Activity:
Copy, from the data below, every line that has "down" in it.

Information shown:

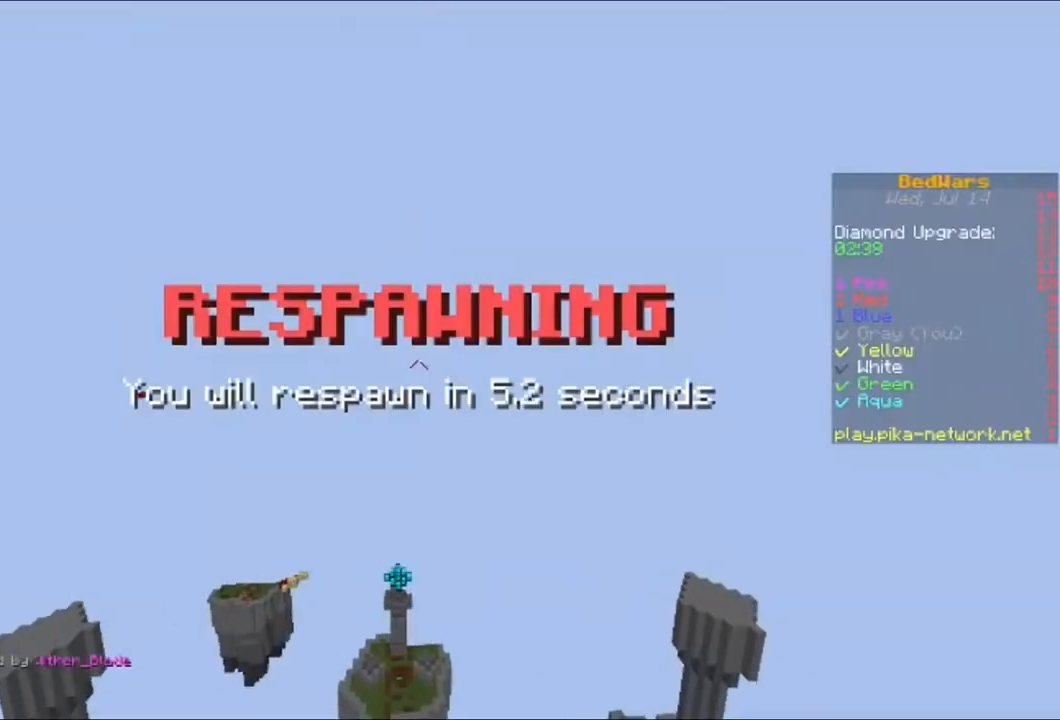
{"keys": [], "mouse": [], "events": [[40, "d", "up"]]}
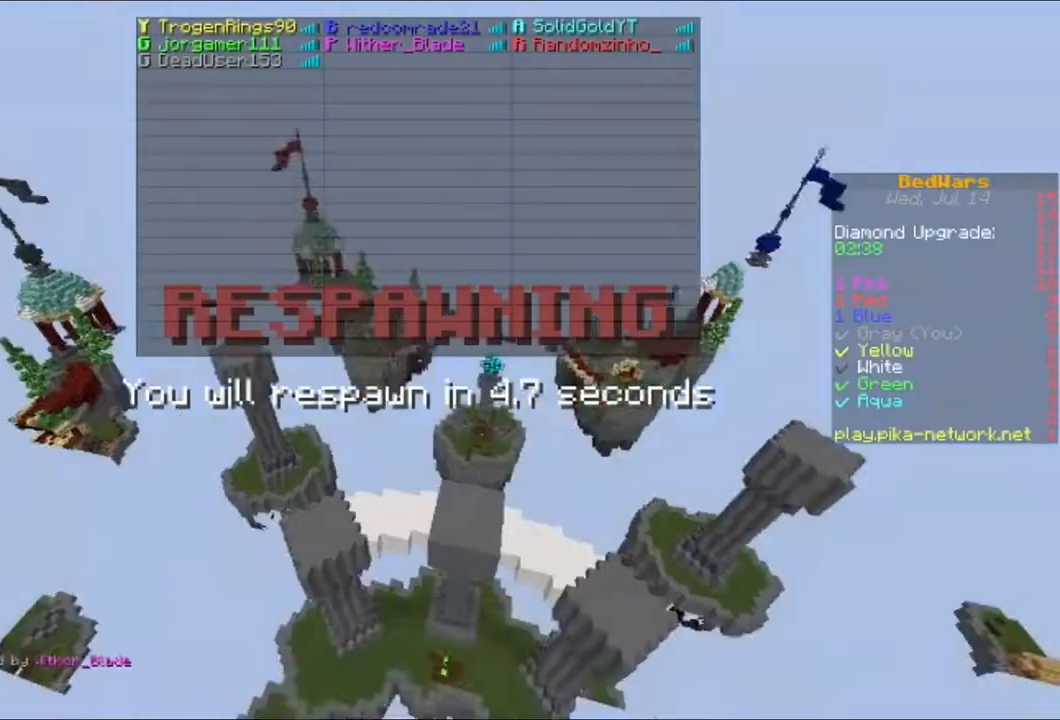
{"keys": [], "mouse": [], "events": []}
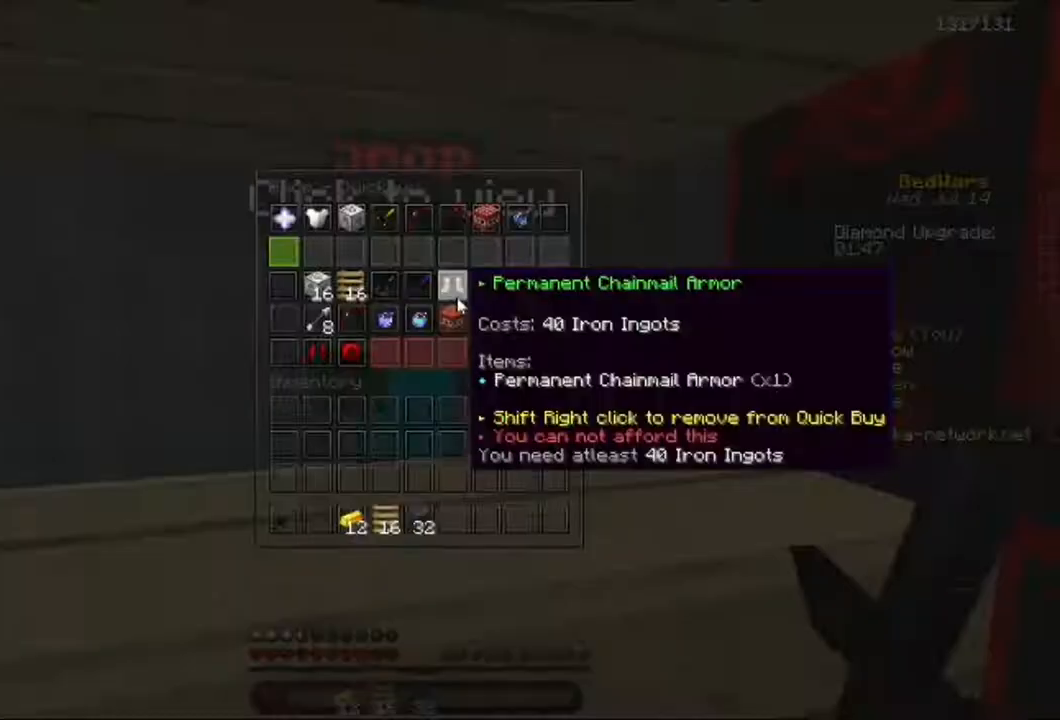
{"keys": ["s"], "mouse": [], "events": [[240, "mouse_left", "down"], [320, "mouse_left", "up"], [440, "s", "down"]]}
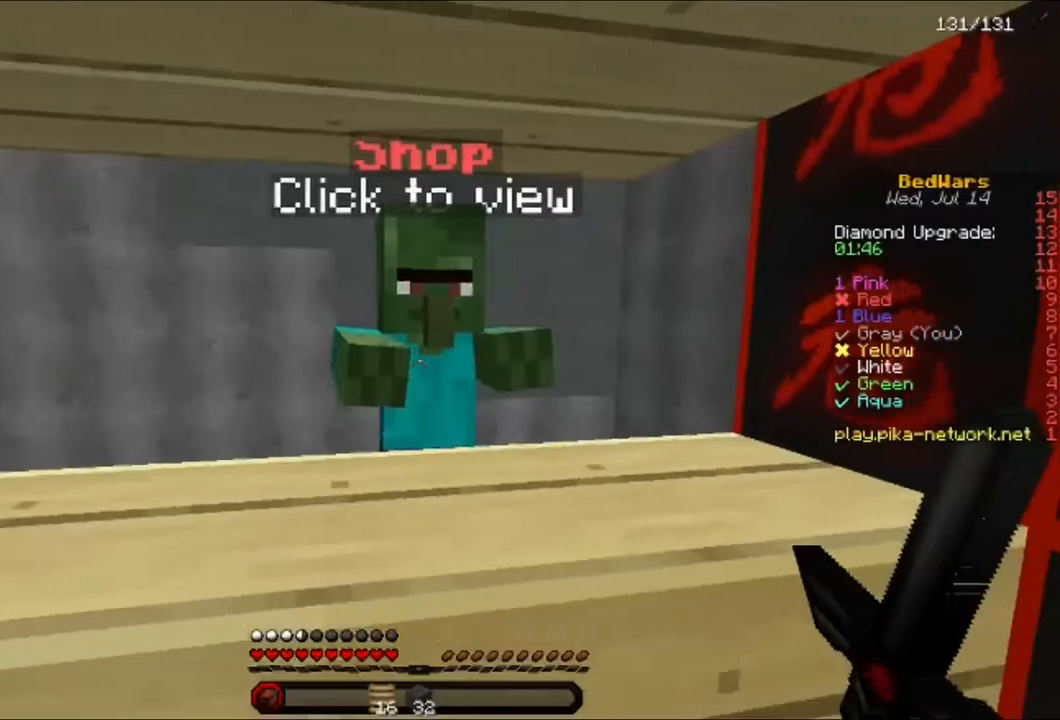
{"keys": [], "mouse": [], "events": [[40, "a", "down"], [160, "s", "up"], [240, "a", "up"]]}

Result for this task:
{"keys": ["s"], "mouse": [], "events": [[240, "mouse_left", "down"], [320, "mouse_left", "up"], [440, "s", "down"]]}
{"keys": [], "mouse": [], "events": [[40, "a", "down"], [160, "s", "up"], [240, "a", "up"]]}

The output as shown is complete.